■ **Work request**
Reproduce word for word the part of the neutrino interview below between "It's very simple." and "speed so accurately?", inclusive.

But how many of us who read about the experiment in Switzerland involving impossibly fast particles called neutrinos knew what on earth these scientists had done – or what it meant? To find out, I called Jeff Forshaw, a professor of particle physics at the University of Manchester.
So, Jeff, why is this such a big deal?
If it were true, then it overturns Einstein's special theory of relativity, and in an interesting way. In Einstein's theory the speed of light is special. It is a cosmic speed limit. If something goes faster than the speed of light, then you've got the possibility of time travel.
What have these scientists done?
It's very simple. They've fired a beam of particles called neutrinos from a gun in Geneva which have smashed into an underground brick wall in Gran Sasso, 730km away. They've measured how far it is. They've measured how long it's taken, and it would appear to have travelled faster than the speed of light. They fire it out of a high-intensity proton source that produces a beam of neutrinos and smashes into a ton of bricks made out of photographic emulsion. It's very very hard to stop neutrinos. If you want to detect one you have to stop it. Make it interact with something.
How have they managed to fire it, catch it 730kms away, and measure its speed so accurately?

■ **Extracted entries**

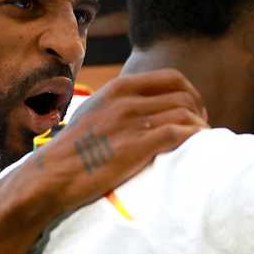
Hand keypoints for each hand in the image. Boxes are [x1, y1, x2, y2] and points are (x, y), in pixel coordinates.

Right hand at [32, 69, 207, 211]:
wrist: (50, 176)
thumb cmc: (73, 150)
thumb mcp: (93, 113)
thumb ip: (118, 104)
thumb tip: (143, 106)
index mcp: (118, 89)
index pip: (172, 78)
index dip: (191, 93)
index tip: (193, 111)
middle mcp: (126, 100)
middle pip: (185, 95)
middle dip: (200, 111)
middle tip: (200, 128)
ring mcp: (132, 122)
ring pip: (185, 113)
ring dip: (200, 127)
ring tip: (202, 141)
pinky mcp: (136, 145)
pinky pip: (179, 133)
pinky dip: (194, 138)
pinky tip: (197, 148)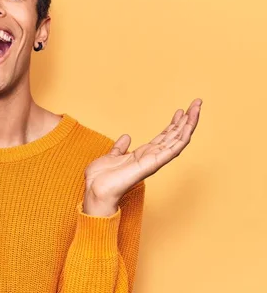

■ **Reply to the exercise**
It's very simple. They've fired a beam of particles called neutrinos from a gun in Geneva which have smashed into an underground brick wall in Gran Sasso, 730km away. They've measured how far it is. They've measured how long it's taken, and it would appear to have travelled faster than the speed of light. They fire it out of a high-intensity proton source that produces a beam of neutrinos and smashes into a ton of bricks made out of photographic emulsion. It's very very hard to stop neutrinos. If you want to detect one you have to stop it. Make it interact with something.
How have they managed to fire it, catch it 730kms away, and measure its speed so accurately?